→ What the task requires
Check every line of the material below for the string "shift", and return the ones that have it.
---- Data section
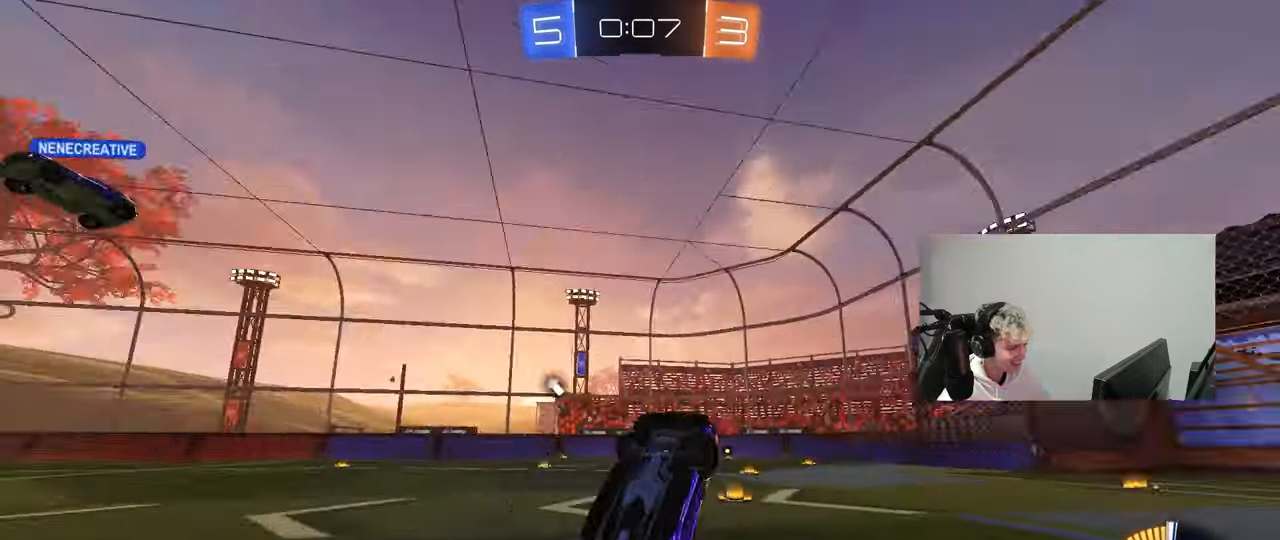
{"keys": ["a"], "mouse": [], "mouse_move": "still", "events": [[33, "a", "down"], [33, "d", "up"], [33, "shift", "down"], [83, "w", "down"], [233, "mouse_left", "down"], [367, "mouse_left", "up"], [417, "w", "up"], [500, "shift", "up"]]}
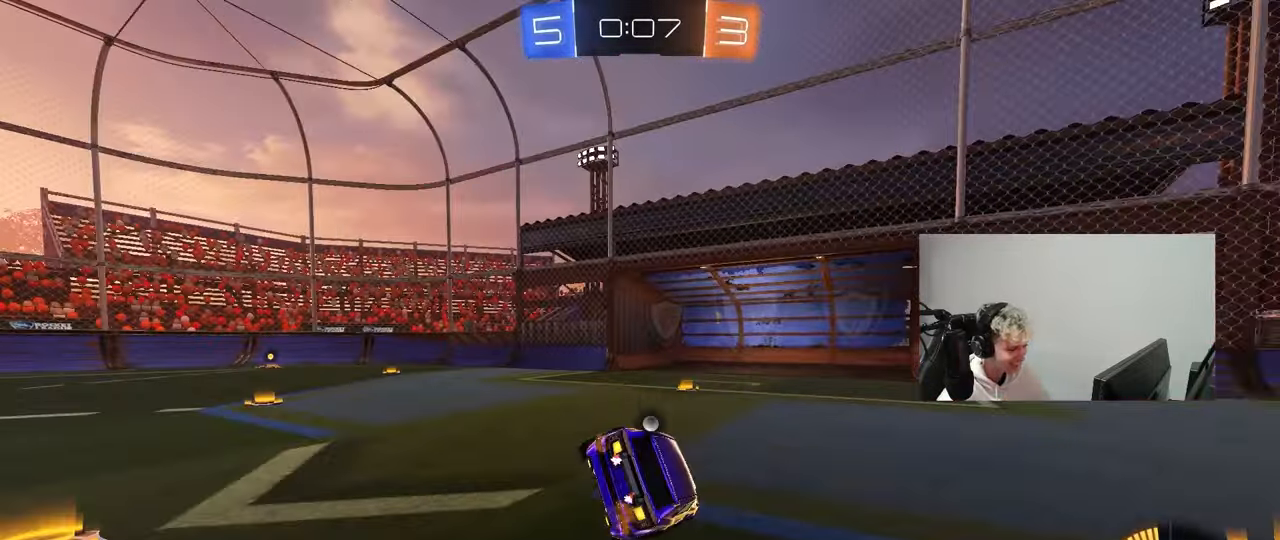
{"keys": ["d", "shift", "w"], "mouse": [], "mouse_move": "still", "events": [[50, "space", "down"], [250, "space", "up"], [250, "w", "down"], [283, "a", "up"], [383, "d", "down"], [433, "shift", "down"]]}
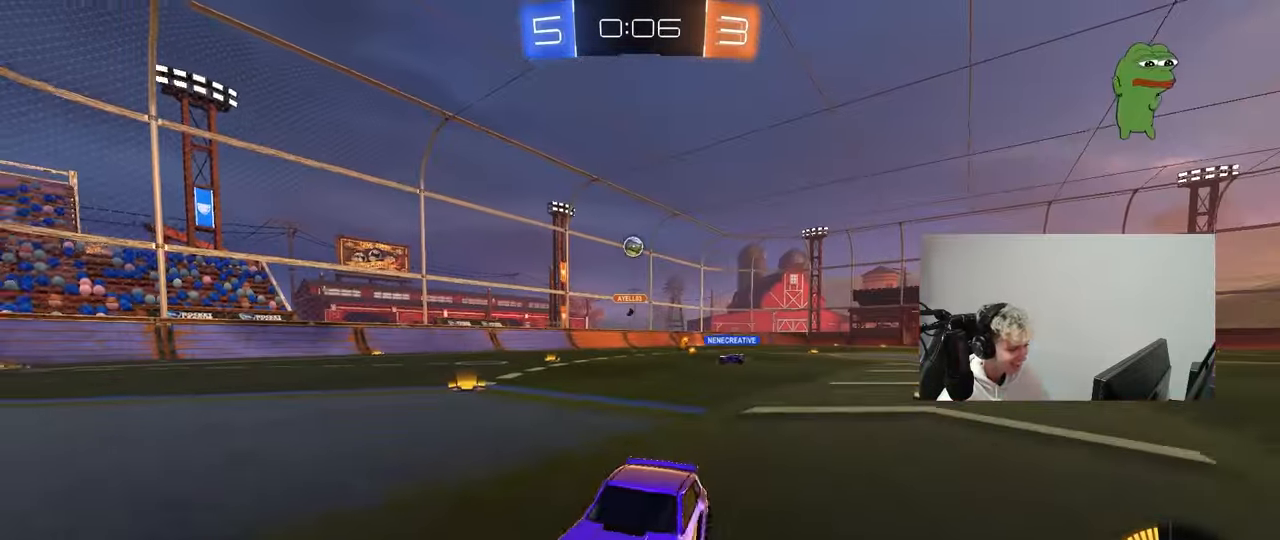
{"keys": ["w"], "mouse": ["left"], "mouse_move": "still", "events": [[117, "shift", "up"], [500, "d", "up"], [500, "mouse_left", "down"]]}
--------
---- Data section
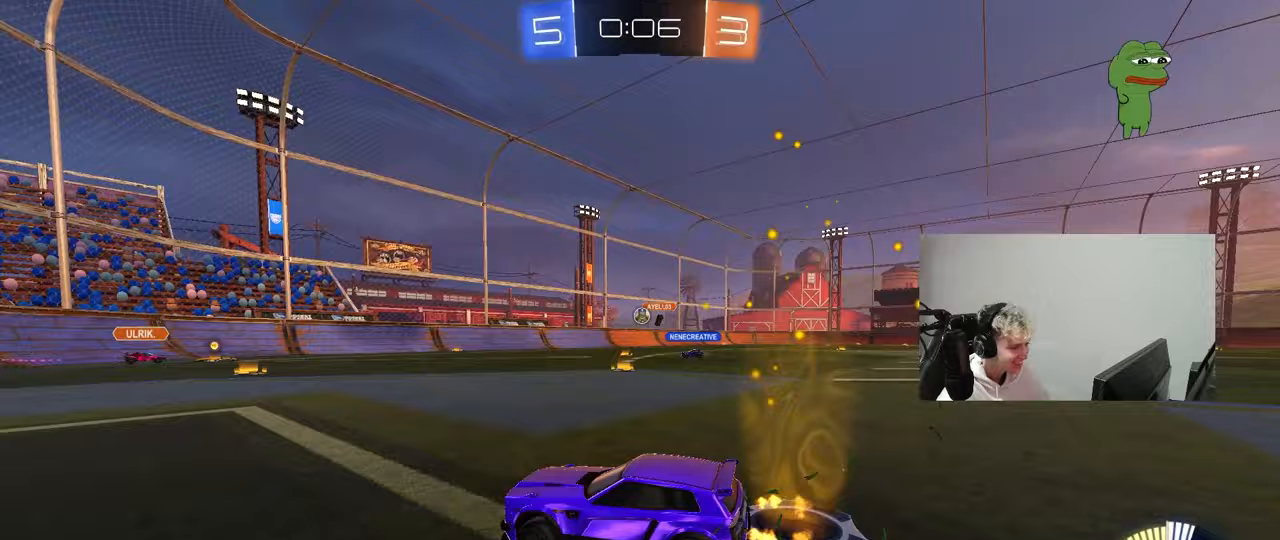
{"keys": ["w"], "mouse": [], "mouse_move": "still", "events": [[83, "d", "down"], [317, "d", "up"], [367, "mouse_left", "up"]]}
--------
→ Task answer
{"keys": ["a"], "mouse": [], "mouse_move": "still", "events": [[33, "a", "down"], [33, "d", "up"], [33, "shift", "down"], [83, "w", "down"], [233, "mouse_left", "down"], [367, "mouse_left", "up"], [417, "w", "up"], [500, "shift", "up"]]}
{"keys": ["d", "shift", "w"], "mouse": [], "mouse_move": "still", "events": [[50, "space", "down"], [250, "space", "up"], [250, "w", "down"], [283, "a", "up"], [383, "d", "down"], [433, "shift", "down"]]}
{"keys": ["w"], "mouse": ["left"], "mouse_move": "still", "events": [[117, "shift", "up"], [500, "d", "up"], [500, "mouse_left", "down"]]}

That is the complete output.